In conclusion, the development of novel oral targeted therapies including BTK inhibitors and a BCL-2 inhibitor dramatically altered the therapeutic landscape of CLL. BTK inhibitors led to major improvements in outcomes, particularly for patients with R/R CLL, and those with TP53 aberrations. Although sustained disease control can be achieved with ibrutinib, patients with high risk prognostic factors often relapse and some develop resistance mutations. Patients who are refectory or relapse after ibrutinib have poor outcome. In addition, a major downside to ibrutinib therapy is that it does not achieve MRD-negative CR, and therefore in the majority of patients, it is given for a prolonged period of time.

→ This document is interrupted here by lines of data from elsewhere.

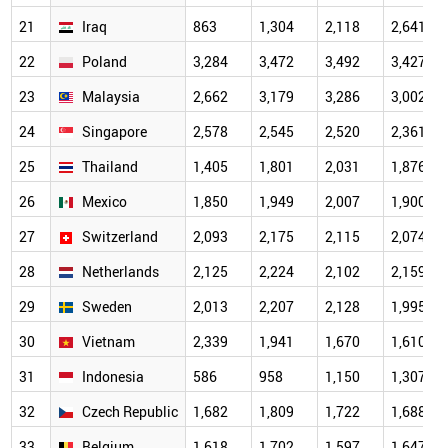
21
Iraq
863
1,304
2,118
2,641
22
Poland
3,284
3,472
3,492
3,427
23
Malaysia
2,662
3,179
3,286
3,002
24
Singapore
2,578
2,545
2,520
2,361
25
Thailand
1,405
1,801
2,031
1,876
26
Mexico
1,850
1,949
2,007
1,900
27
Switzerland
2,093
2,175
2,115
2,074
28
Netherlands
2,125
2,224
2,102
2,159
29
Sweden
2,013
2,207
2,128
1,995
30
Vietnam
2,339
1,941
1,670
1,610
31
Indonesia
586
958
1,150
1,307
32
Czech Republic
1,682
1,809
1,722
1,688
33
Belgium
1,618
1,702
1,597
1,647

Cumulative risk of toxicity due to continuous therapy increases the rate of treatment discontinuation. Venetoclax is highly active in patients with R/R CLL previously treated with ibrutinib. Treatment with venetoclax has the potential to produce deep responses and MRD negativity with fixed duration therapy, as opposed to continuous therapy. The rapidly evolving novel therapies in CLL aim to increase efficacy, decrease toxicity and achieve MRD negative complete response, and hold the potential for short term chemo free targeted therapy.
Conflicts of Interest: The author has no conflicts of interest to declare.